◆ **Reading text**
[Date Prev][Date Next][Thread Prev][Thread Next][Date Index][Thread Index]
Re: restrictions when defining charsets
Steve Summit writes:
> For two immediate examples, I would still think that "the
> interpretation of each octet cannot be questioned" was intended
> to rule out things like ISO-2022-JP, except for having read
> suggestions on this list that it's really supposed to avoid
> things like undifferentiated ISO-646. I still have no idea what
> "the number of representable characters is limited" is supposed
> to accomplish. (It probably rules out mnemonic encoding schemes,
> but for what seem to me to be the wrong reasons.)
To rule out iso-2022-jp would indeed be a most unfortunate move,
as this is the predominant encoding in Japan for email.
I agree national ISO646 versions should be properly labelled,
(as also the different parts of 8859 should be labelled)
mnemonic encodings as per RFC1345 have a limited set of characters
- some 24.000 but they are limited!
"the number of representable characters is limited" I believe
is to say that the combining sequences of Unicode cannot be used
to generate characters.
Anyway this is subtle wrt ISO 10646, as the repertoire of 10646 is
fixed: you cannot use combining characters to generate new characters.
You can use them to generate combining sequences, but that is not
characters! A matter of definition.
I believe the sentence on "not a set of characters" alludes
to the ISO terminology, where a "character set" is a repertoire
(without applicable encoding). This may be explained
further for people not aquainted to ISO character terminology.
Keld

◆ **Information shown**
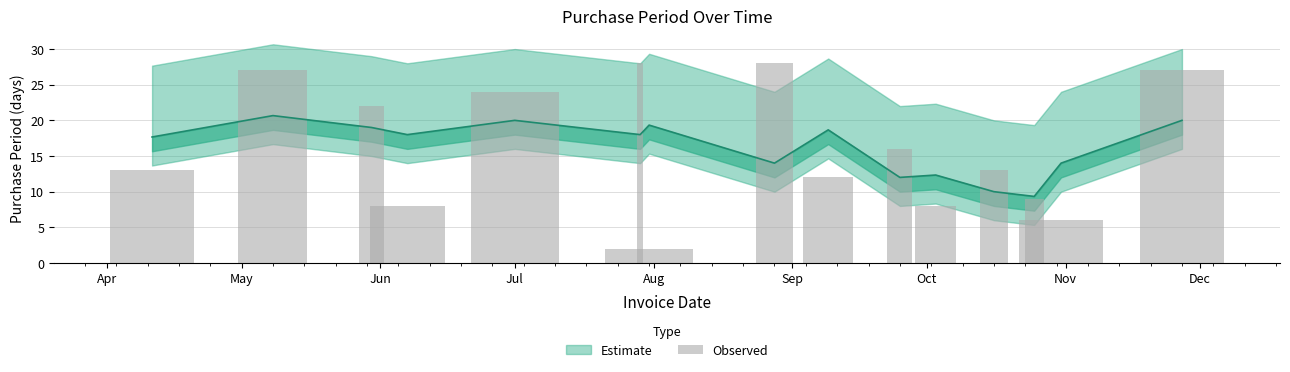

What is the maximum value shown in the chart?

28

◆ **Work required**
Answer these from the message on charset restrictions:
(a) Which encoding does it call the predominant one for email in Japan?
(b) About how many characters do the mnemonic encodings of RFC1345 have?
(c) In ISO terminology, what is a "character set"?

◆ **Final answer**
(a) ISO-2022-JP.
(b) Some 24,000.
(c) A repertoire, without applicable encoding.